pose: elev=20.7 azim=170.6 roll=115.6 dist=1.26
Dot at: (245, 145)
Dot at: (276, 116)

...

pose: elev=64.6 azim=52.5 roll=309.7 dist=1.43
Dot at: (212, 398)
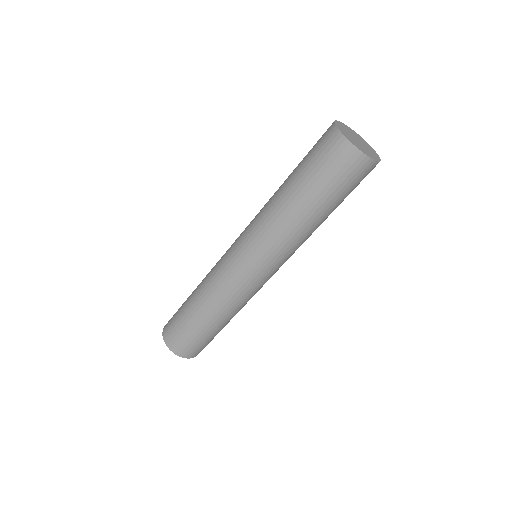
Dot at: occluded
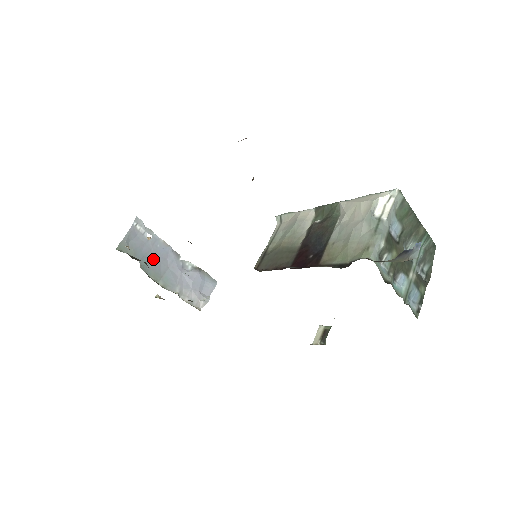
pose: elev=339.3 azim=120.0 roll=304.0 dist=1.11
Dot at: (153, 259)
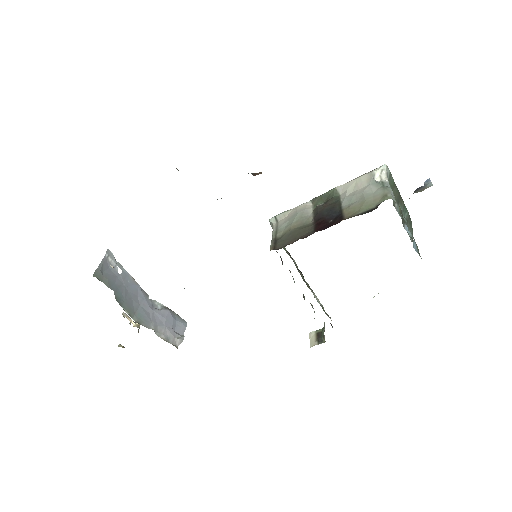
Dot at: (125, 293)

■ WORK TO BE COMPLETED: In the stretch from the line containing "pose: elev=20.7 azim=170.6" through the line containing "Dot at: (276, 116)", switch "roll" to "rotation" and write those lines out again with nothing else altered.

■ OUTPUT OF THE EXERCISE:
pose: elev=20.7 azim=170.6 rotation=115.6 dist=1.26
Dot at: (245, 145)
Dot at: (276, 116)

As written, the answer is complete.